Vulvodynia is a chronic disorder that causes pain to the vulvar area and is often difficult to diagnose. Considering the methods of treatment and effectiveness vary from woman to woman, researchers expected this arduous treatment process would significantly alter childbearing decisions.
“In many cases, women did not see their pain as ‘bad enough’ to merit delaying conception,” said Nora Johnson, M.P.H., from the School of Public Health and lead author of the study. “The women seemed to have reached a personally acceptable level of pain before planning and achieving their pregnancies. However, very few women in the study reported to be completely pain-free at the time of conception.”
Very little research is available on the effect of vulvodynia on pregnancy, however, vulvodynia has not been shown to have a biological effect. Research suggests there is no significant difference between women with and without vulvodynia in the context of achieving pregnancy or the pregnancy outcomes. Still, it can affect a pregnancy behaviorally as vulvodynia increases the likelihood of receiving a c-section and can reduce sexual intercourse due to the associated pain.
“Our study points to vulvodynia affecting the pregnancy experience by increasing women’s anxiety levels,” said Johnson. “The women in our study were consistently in fear of their vulvar pain coming back or getting worse.”
Over the course of the study, the pregnant women coped with vulvodynia in diverse approaches.
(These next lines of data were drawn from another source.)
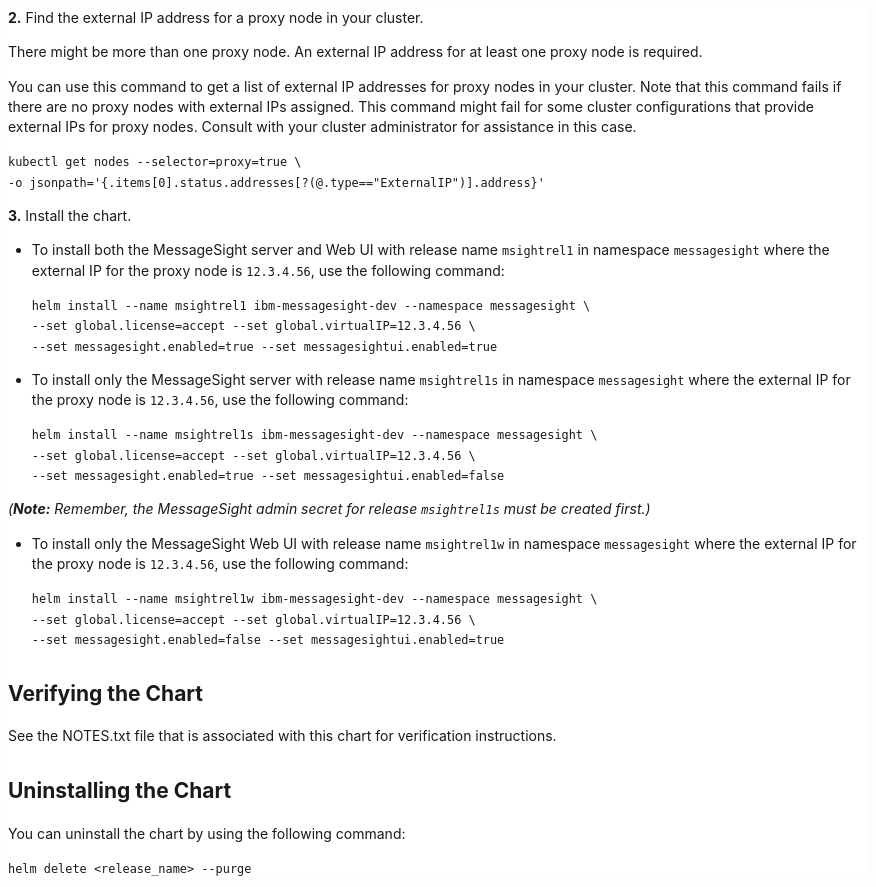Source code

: **2.** Find the external IP address for a  proxy node in your cluster.

There might be more than one proxy node.  An external IP address for at least one proxy node is required.

You can use this command to get a list of external IP addresses for proxy nodes in your cluster.  Note that this
command fails if there are no proxy nodes with external IPs assigned.  This command might fail for some cluster 
configurations that provide external IPs for proxy nodes.  Consult with your cluster administrator for assistance in 
this case.
```
kubectl get nodes --selector=proxy=true \
-o jsonpath='{.items[0].status.addresses[?(@.type=="ExternalIP")].address}'
```

**3.** Install the chart.

- To install both the MessageSight server and Web UI with release name `msightrel1` in namespace `messagesight` where the external IP for the proxy node is `12.3.4.56`, use the following command:
  ```
  helm install --name msightrel1 ibm-messagesight-dev --namespace messagesight \
  --set global.license=accept --set global.virtualIP=12.3.4.56 \
  --set messagesight.enabled=true --set messagesightui.enabled=true 
  ```

- To install only the MessageSight server with release name `msightrel1s` in namespace `messagesight` where the external IP for the proxy node is `12.3.4.56`, use the following command: 
  ```
  helm install --name msightrel1s ibm-messagesight-dev --namespace messagesight \
  --set global.license=accept --set global.virtualIP=12.3.4.56 \
  --set messagesight.enabled=true --set messagesightui.enabled=false 
  ```
_(**Note:** Remember, the MessageSight admin secret for release `msightrel1s` must be created first.)_

- To install only the MessageSight Web UI with release name `msightrel1w` in namespace `messagesight` where the external IP for the proxy node is `12.3.4.56`, use the following command:
  ```
  helm install --name msightrel1w ibm-messagesight-dev --namespace messagesight \
  --set global.license=accept --set global.virtualIP=12.3.4.56 \
  --set messagesight.enabled=false --set messagesightui.enabled=true 
  ```

## Verifying the Chart
See the NOTES.txt file that is associated with this chart for verification instructions.

## Uninstalling the Chart

You can uninstall the chart by using the following command:
```
helm delete <release_name> --purge
```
Some women actively adjusted their birth plan to minimize or avoid pain. Others were comforted by the normalization of delivery pain, regardless of whether or not a woman has vulvodynia. A few women also hoped for an improvement in their symptoms as a result of the delivery.
“The research found that most of the women were not taking any contraindicated medications and those that did have to go off medication in anticipation of pregnancy had few problems with doing so,” said Johnson.
By gaining a better understanding of the relationship between vulvodynia and the experiences of reproductive planning, pregnancy and delivery, Johnson and her colleagues hoped to identify some ways to better support women and couples affected by vulvodynia.
“The women expressed many normative feelings of anxiety and hopefulness regarding pregnancy, which often times were representative of their resilience,” said Johnson. “Therefore, building this resilience with the assistance of therapists, partners and other individuals who provide social support to the women should be a primary focus of future research.”